#### INFORMATION SHOWN ####
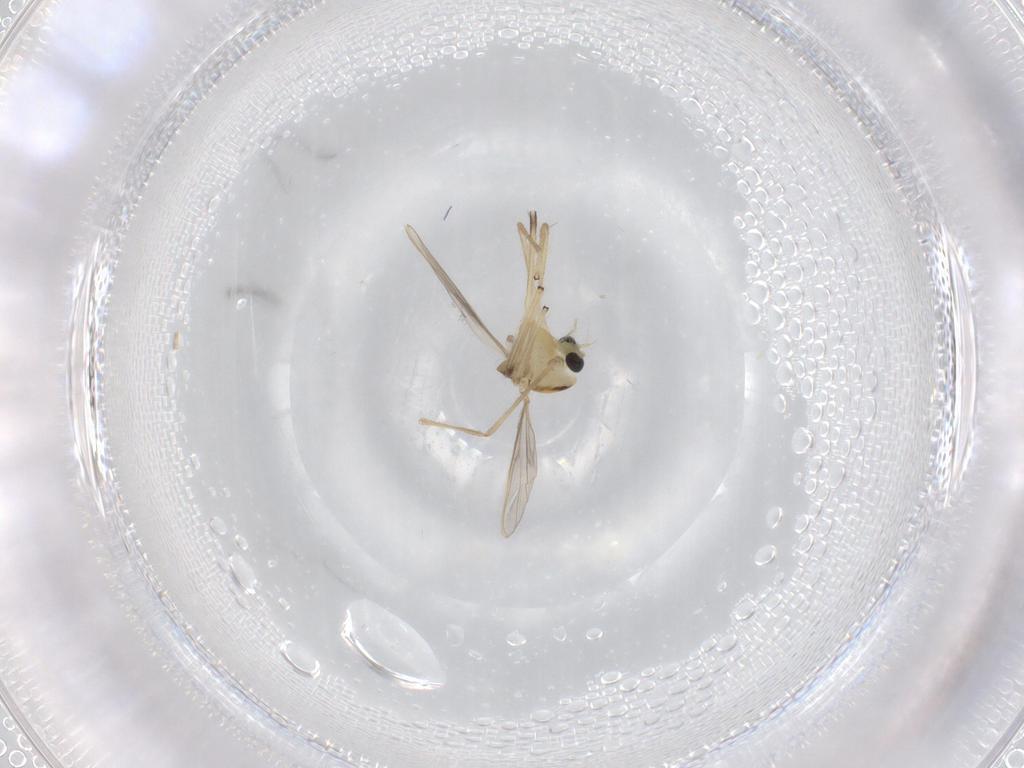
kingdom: Animalia
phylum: Arthropoda
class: Insecta
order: Diptera
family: Chironomidae
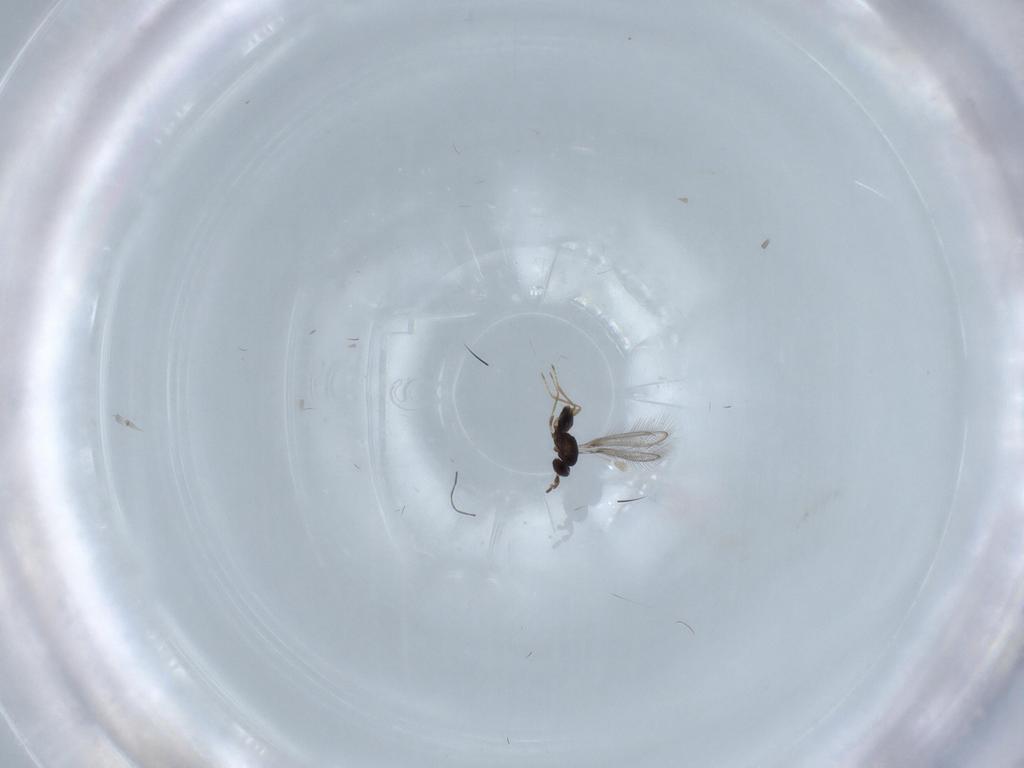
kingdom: Animalia
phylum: Arthropoda
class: Insecta
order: Hymenoptera
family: Mymaridae
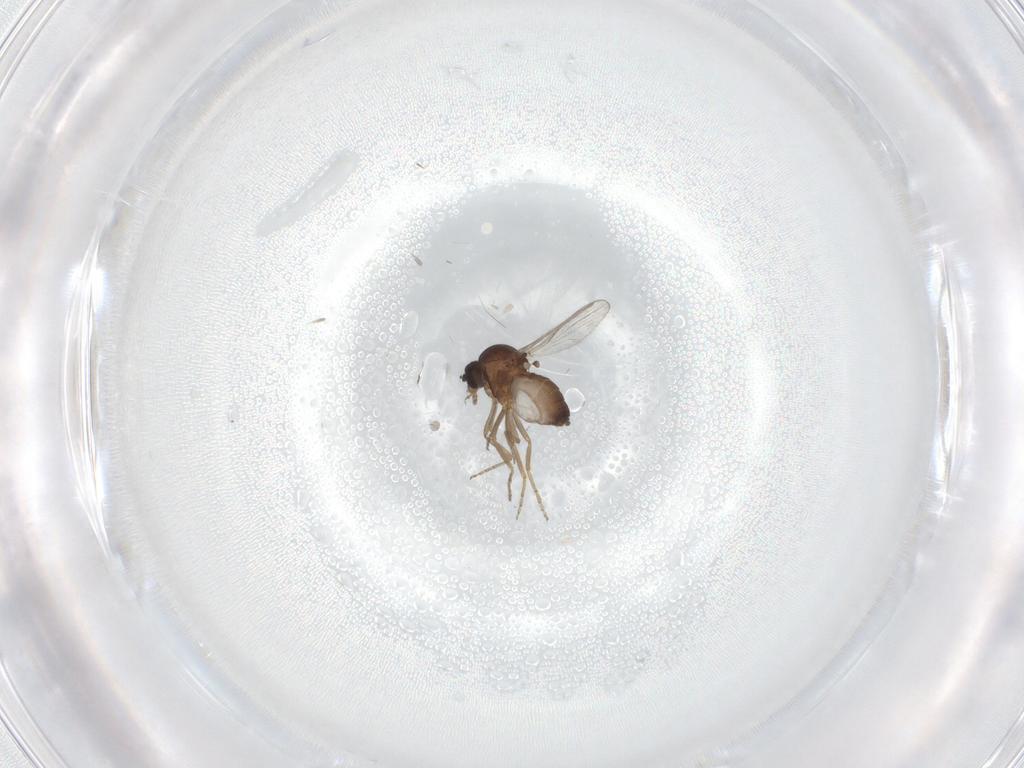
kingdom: Animalia
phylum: Arthropoda
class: Insecta
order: Diptera
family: Ceratopogonidae
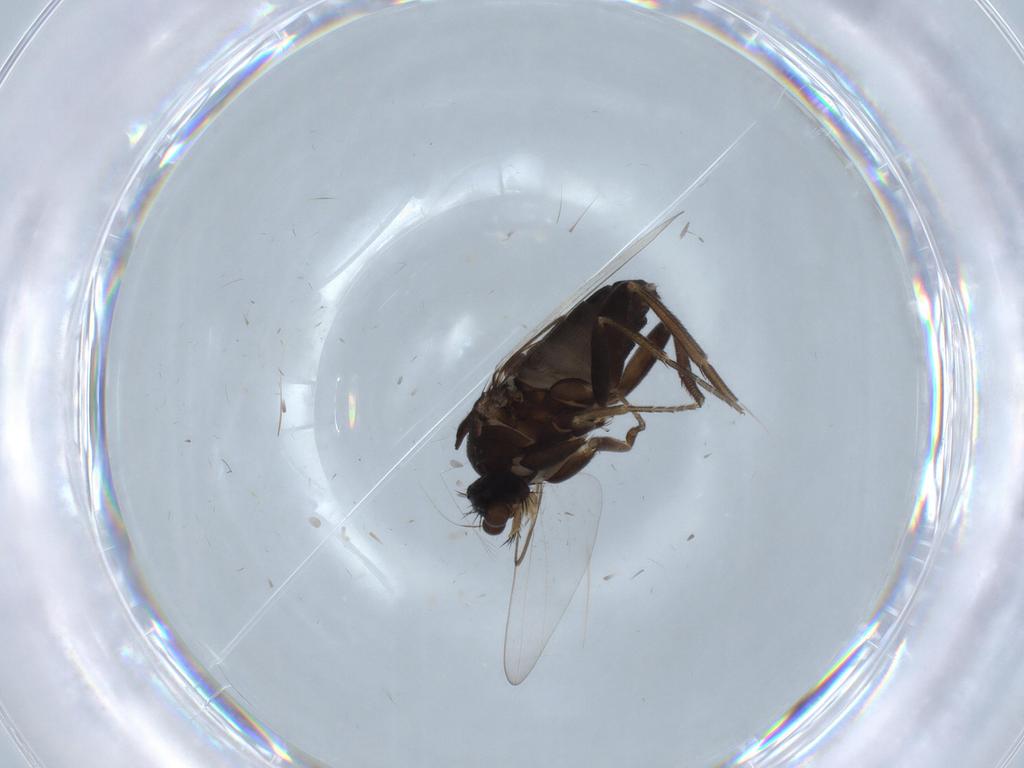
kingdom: Animalia
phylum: Arthropoda
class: Insecta
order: Diptera
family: Phoridae
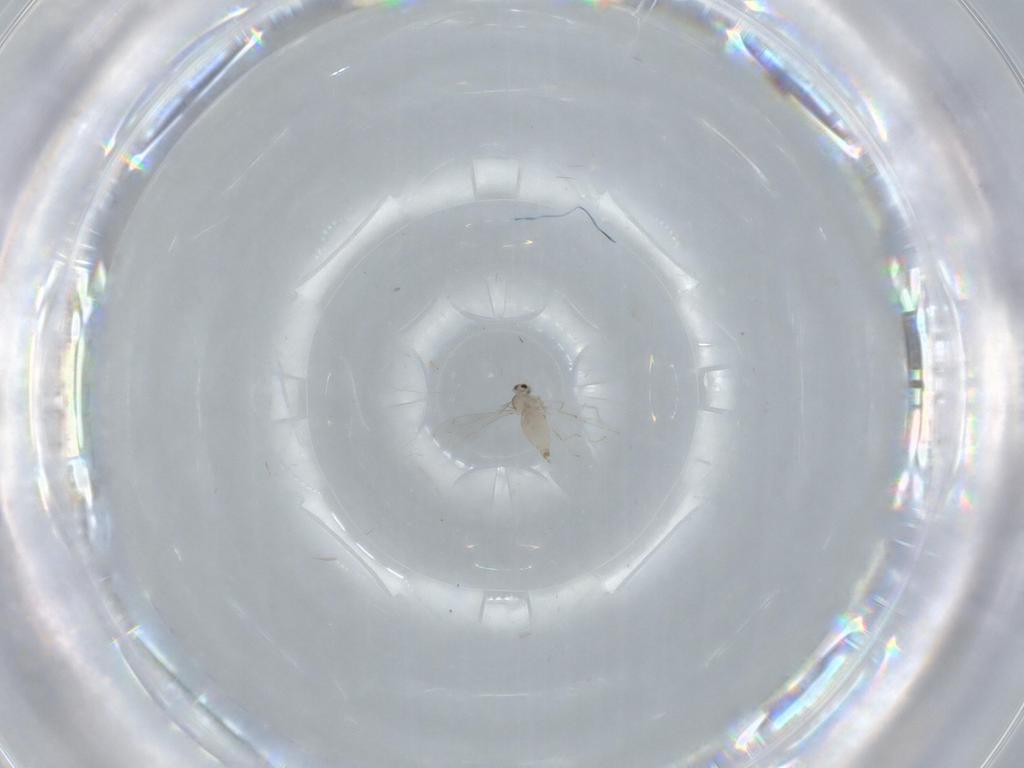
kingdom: Animalia
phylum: Arthropoda
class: Insecta
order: Diptera
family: Cecidomyiidae
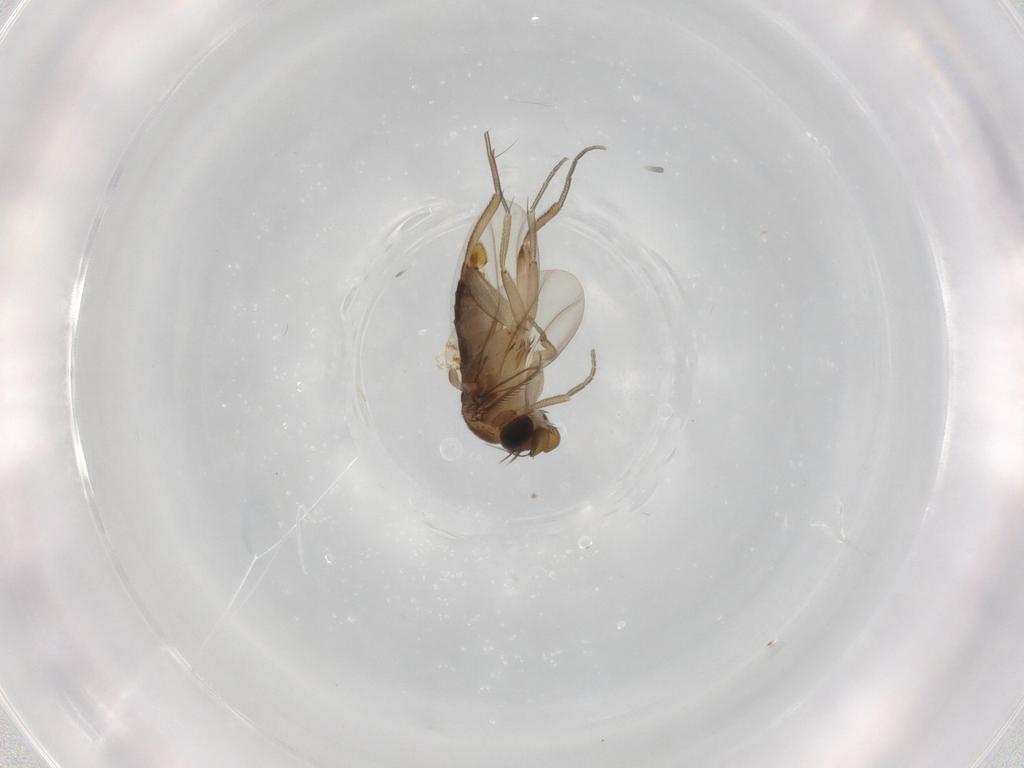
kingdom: Animalia
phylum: Arthropoda
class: Insecta
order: Diptera
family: Phoridae
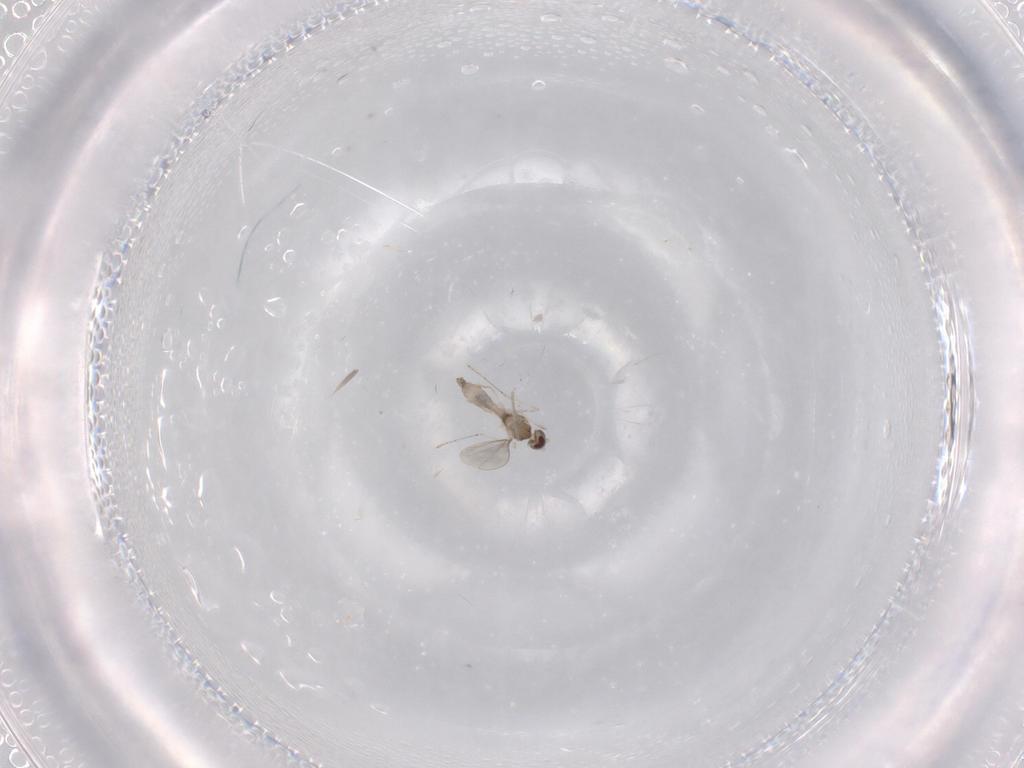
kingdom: Animalia
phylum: Arthropoda
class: Insecta
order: Diptera
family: Cecidomyiidae
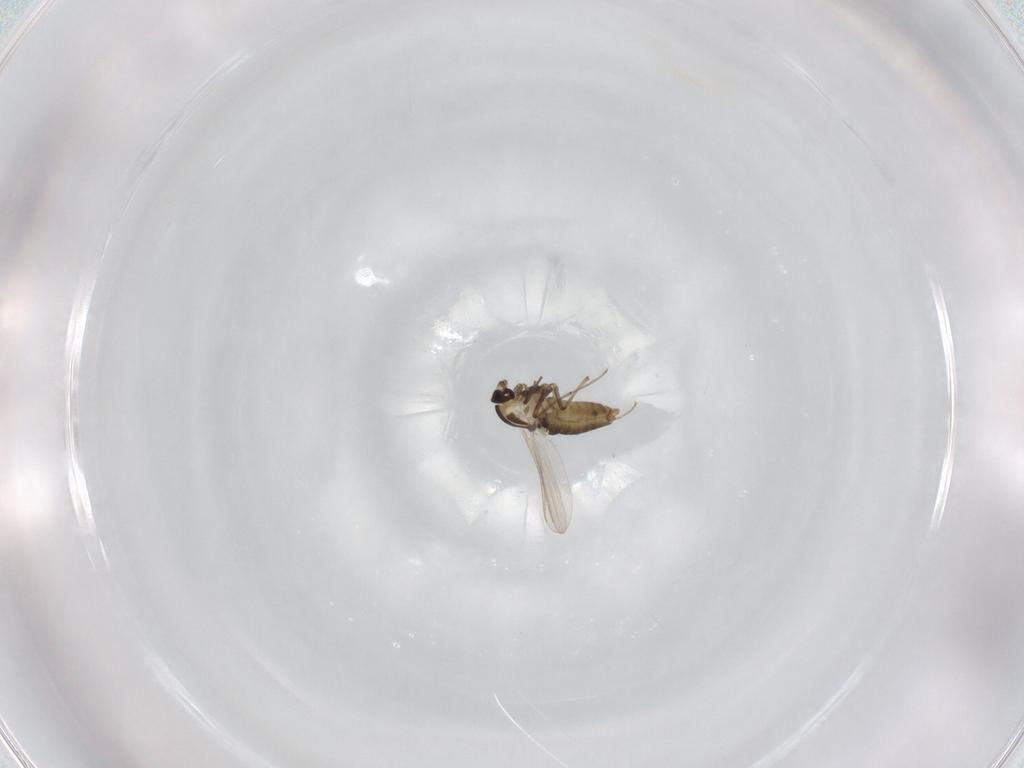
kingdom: Animalia
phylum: Arthropoda
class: Insecta
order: Diptera
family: Chironomidae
####
# WHAT YOU NEED TO DO
Can you write out all of these lines again, swapping "phylum" for "division" throughout, with everything else unchanged and the pictures left out?

# RESULT
kingdom: Animalia
division: Arthropoda
class: Insecta
order: Diptera
family: Chironomidae
kingdom: Animalia
division: Arthropoda
class: Insecta
order: Hymenoptera
family: Mymaridae
kingdom: Animalia
division: Arthropoda
class: Insecta
order: Diptera
family: Ceratopogonidae
kingdom: Animalia
division: Arthropoda
class: Insecta
order: Diptera
family: Phoridae
kingdom: Animalia
division: Arthropoda
class: Insecta
order: Diptera
family: Cecidomyiidae
kingdom: Animalia
division: Arthropoda
class: Insecta
order: Diptera
family: Phoridae
kingdom: Animalia
division: Arthropoda
class: Insecta
order: Diptera
family: Cecidomyiidae
kingdom: Animalia
division: Arthropoda
class: Insecta
order: Diptera
family: Chironomidae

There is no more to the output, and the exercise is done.